Retirement incentives: Is a nudge too much?

Incentives encouraging older employees to retire aren’t discriminatory, pressuring employees to take them can be

By Jeffrey R. Smith

When is it time to kick back and say goodbye to the working life? The answer to that isn’t what it used to be.

The age of 65 used to be accepted as the age for most people to stop working and sail off into their golden years. Many employers — including governments — even had policies that stipulated employees had to stop working and begin receiving pensions at that age.

But no more. In an age where awareness of human rights and discrimination is increasing, age discrimination has become an issue. Mandatory retirement is history, and any employers who try to force employees to call it quits when they reach a certain age are guilty of discrimination based on age, a protected ground under human rights legislation.

However, retirement plans are still important for employees — they just get to decide when they want to retire, instead of at a standard age. So employers can still provide retirement plans and incentives for employees to retire, but they have to be careful not to push the matter.

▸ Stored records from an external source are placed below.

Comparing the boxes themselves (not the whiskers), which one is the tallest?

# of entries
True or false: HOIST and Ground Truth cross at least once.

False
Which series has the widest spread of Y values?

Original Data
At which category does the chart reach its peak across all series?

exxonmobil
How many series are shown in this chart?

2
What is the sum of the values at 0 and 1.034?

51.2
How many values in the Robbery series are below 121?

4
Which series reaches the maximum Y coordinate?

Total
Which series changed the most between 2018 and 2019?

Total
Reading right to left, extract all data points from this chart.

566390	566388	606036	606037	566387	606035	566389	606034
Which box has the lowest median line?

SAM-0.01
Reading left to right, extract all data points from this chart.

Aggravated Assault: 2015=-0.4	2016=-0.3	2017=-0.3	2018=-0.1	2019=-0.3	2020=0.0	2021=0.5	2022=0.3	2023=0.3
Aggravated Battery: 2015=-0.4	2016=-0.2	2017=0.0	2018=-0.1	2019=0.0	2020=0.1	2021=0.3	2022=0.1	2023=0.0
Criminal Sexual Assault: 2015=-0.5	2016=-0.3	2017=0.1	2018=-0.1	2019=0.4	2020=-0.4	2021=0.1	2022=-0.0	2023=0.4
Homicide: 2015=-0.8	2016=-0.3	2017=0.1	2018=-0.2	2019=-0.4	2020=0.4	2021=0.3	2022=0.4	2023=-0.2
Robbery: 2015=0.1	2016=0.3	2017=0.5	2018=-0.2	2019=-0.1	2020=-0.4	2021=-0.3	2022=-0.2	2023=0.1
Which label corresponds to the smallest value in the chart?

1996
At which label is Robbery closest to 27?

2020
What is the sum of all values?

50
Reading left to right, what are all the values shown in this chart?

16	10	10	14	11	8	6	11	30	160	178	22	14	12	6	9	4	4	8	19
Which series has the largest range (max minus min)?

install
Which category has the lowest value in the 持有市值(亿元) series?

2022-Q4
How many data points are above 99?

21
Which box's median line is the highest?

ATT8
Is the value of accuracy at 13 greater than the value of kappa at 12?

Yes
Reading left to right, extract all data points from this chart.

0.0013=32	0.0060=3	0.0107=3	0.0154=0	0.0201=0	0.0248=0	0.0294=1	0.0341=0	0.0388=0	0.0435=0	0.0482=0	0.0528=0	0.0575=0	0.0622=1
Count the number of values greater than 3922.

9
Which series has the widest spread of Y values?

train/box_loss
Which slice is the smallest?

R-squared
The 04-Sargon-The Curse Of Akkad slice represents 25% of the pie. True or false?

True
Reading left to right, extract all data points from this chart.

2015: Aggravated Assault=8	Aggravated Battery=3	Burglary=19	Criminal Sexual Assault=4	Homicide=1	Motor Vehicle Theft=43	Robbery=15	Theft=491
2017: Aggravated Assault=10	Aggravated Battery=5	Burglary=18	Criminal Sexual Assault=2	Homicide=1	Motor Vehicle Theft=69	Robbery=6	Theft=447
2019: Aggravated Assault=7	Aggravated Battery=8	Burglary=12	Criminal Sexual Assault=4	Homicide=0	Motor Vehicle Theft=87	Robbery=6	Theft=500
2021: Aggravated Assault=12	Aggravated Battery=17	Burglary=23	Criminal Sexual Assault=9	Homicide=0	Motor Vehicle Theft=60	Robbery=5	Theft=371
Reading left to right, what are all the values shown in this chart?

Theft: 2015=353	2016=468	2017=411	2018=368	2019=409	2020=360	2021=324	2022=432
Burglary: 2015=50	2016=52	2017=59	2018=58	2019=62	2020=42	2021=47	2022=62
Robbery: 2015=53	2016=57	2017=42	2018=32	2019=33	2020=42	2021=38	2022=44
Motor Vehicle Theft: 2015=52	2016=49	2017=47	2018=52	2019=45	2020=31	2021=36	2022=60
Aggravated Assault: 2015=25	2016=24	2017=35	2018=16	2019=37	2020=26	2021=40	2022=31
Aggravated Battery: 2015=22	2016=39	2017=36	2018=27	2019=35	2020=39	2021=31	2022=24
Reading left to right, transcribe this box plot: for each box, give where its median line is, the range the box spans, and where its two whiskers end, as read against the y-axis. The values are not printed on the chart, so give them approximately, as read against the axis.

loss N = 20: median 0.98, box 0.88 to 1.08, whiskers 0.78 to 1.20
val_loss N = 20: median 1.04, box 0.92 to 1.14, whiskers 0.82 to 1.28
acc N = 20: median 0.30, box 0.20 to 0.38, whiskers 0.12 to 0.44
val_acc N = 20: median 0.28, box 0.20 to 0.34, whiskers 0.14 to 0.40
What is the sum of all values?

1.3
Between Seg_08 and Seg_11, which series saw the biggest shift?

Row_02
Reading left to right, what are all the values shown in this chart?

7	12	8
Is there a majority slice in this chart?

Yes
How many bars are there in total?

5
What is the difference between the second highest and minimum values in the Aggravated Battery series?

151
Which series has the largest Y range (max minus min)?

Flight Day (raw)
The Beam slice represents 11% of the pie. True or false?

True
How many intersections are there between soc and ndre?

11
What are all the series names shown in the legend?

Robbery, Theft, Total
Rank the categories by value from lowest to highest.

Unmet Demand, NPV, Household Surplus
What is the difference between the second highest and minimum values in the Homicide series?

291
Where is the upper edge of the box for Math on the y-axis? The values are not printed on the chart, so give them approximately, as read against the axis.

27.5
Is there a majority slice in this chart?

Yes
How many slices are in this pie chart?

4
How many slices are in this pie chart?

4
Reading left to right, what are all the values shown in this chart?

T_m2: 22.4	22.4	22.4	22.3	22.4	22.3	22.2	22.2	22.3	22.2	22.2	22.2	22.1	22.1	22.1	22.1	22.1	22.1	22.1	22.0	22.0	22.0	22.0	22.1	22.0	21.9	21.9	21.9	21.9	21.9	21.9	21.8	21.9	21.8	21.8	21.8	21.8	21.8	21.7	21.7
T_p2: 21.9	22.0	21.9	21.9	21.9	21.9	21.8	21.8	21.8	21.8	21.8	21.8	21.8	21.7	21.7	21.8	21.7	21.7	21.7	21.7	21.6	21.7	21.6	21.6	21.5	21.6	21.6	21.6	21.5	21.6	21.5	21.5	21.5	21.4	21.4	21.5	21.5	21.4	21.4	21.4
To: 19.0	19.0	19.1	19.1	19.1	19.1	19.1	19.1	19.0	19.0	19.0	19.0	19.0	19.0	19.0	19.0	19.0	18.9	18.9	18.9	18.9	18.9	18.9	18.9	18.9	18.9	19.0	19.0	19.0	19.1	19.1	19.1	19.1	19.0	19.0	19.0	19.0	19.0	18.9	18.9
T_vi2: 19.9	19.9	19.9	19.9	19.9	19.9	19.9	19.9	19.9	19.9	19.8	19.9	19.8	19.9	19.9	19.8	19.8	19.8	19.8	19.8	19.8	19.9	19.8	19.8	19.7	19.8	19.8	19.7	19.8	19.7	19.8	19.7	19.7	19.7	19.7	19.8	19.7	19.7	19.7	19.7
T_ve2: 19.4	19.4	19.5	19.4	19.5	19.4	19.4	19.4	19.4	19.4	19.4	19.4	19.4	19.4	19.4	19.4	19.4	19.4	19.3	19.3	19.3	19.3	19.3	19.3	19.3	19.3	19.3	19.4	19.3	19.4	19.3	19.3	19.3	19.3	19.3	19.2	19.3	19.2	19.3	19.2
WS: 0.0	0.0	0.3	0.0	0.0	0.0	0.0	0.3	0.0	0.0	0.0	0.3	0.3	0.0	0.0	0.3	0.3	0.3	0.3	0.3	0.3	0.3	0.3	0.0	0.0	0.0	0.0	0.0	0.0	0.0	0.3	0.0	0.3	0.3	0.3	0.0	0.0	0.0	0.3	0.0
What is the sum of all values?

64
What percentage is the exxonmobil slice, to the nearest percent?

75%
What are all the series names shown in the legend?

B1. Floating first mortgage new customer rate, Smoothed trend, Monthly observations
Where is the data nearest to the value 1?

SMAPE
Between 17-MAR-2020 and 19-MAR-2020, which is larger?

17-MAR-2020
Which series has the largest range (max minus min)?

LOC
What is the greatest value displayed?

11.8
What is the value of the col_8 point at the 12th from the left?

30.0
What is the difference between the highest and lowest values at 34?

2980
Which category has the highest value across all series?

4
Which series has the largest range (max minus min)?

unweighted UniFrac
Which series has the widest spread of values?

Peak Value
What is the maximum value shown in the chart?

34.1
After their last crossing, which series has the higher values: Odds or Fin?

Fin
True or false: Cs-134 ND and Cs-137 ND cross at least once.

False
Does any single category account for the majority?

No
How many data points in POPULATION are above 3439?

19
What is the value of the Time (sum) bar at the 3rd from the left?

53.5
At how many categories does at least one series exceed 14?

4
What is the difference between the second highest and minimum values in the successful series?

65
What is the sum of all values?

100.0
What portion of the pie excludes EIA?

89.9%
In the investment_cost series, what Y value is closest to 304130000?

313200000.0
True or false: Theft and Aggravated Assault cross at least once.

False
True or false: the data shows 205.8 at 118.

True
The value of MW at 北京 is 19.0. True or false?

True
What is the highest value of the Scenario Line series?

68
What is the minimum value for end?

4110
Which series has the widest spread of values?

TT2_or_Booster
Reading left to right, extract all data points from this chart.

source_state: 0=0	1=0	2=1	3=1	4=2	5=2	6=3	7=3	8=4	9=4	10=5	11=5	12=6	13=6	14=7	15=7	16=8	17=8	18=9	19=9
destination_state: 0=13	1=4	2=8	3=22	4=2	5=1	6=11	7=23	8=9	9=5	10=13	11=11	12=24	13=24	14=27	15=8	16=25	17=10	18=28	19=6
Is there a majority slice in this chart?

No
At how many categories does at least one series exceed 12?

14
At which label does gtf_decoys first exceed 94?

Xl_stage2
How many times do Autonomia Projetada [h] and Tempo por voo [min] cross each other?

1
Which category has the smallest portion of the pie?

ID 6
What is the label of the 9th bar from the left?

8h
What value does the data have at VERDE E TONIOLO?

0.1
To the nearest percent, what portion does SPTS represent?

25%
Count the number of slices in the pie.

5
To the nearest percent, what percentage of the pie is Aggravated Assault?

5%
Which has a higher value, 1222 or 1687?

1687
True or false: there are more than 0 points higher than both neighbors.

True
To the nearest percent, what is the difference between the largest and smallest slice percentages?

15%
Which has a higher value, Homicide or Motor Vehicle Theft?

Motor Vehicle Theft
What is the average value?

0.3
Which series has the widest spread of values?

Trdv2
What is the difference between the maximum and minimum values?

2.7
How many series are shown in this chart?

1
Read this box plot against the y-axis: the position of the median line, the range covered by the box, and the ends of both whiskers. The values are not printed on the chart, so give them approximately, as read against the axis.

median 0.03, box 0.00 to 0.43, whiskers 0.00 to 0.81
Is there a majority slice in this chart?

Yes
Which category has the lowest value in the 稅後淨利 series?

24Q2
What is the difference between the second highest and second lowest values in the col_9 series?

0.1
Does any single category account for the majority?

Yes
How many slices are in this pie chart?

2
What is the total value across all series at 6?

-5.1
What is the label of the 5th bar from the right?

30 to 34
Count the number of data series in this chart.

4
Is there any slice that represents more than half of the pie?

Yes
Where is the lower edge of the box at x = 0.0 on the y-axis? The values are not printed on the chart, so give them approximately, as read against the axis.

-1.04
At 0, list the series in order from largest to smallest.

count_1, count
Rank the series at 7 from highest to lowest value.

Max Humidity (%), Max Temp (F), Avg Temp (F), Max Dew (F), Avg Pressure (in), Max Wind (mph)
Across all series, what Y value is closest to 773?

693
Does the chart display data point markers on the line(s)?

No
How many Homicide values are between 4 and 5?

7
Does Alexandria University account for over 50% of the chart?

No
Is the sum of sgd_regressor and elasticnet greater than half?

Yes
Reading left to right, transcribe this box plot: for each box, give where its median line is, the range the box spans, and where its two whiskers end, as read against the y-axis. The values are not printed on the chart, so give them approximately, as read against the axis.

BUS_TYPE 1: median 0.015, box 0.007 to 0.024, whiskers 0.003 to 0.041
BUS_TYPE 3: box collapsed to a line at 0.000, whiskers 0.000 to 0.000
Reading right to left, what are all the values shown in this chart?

Recently, an Ontario public service employee filed and won a human rights complaint against her employer after she felt pressured to accept an offer to retire with an unreduced pension at the age of 60, with the opportunity to work for another employer while still receiving the pension. The incentive itself was not considered discriminatory — and indeed would be attractive to many employees — but the way it was presented to the employee was, said the Ontario Human Rights Tribunal.

The employee’s supervisor met with her several times and said she would be “foolish” not to take advantage of the opportunity. The supervisor also made negative comments about employees in the department who were on secondment — of which the employee was one — and set up a teleconference call with two retired former co-workers to discuss the advantages of retirement. The employee felt she was being pressured into retiring because of her age and the tribunal agreed.

So retirement incentive plans can be a good way for employers to encourage older employees to move on — making way for fresh talent and solving potential problems of waning productivity — and can be a good way for employees late in their careers to find the right time to retire. But it is the employee’s decision, and it can be a fine line between recommending retirement incentives and what could be perceived as coercing employees into making that decision.

What is that line? How should employers approach the promotion of retirement incentives to older employees without risking an accusation of age discrimination? What happens if an older employee feels targeted by such incentives?

Jeffrey R. Smith is the editor of Canadian Employment Law Today.